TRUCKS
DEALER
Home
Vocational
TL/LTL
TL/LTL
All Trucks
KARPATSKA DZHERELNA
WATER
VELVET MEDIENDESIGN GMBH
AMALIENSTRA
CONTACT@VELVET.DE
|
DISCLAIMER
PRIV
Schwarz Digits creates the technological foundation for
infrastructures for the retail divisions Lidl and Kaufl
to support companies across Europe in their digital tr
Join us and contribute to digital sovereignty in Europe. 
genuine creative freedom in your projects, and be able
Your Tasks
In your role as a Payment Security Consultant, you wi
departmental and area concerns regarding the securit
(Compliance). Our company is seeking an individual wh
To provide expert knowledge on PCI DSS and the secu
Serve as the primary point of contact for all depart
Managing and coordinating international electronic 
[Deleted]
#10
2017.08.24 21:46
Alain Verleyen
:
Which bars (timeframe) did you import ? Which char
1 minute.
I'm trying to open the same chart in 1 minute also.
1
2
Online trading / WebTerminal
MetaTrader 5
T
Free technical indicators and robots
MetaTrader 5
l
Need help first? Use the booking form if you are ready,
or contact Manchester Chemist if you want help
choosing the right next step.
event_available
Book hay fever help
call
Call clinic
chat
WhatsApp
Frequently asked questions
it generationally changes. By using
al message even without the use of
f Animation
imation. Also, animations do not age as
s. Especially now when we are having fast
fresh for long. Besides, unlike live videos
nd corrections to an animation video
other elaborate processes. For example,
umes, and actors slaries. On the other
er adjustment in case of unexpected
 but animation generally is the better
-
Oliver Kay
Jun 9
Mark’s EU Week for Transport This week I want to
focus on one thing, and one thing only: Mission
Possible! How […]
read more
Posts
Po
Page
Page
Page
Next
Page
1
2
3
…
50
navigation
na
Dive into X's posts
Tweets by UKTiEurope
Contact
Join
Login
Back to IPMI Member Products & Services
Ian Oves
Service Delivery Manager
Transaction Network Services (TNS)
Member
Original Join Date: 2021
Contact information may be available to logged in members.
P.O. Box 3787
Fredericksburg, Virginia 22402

++++

**DESCRIPTION OF THE TASK**
In the lines above, locate the string "help". Copy every line where it occurs.

**RESPONSE**
Need help first? Use the booking form if you are ready,
or contact Manchester Chemist if you want help
Book hay fever help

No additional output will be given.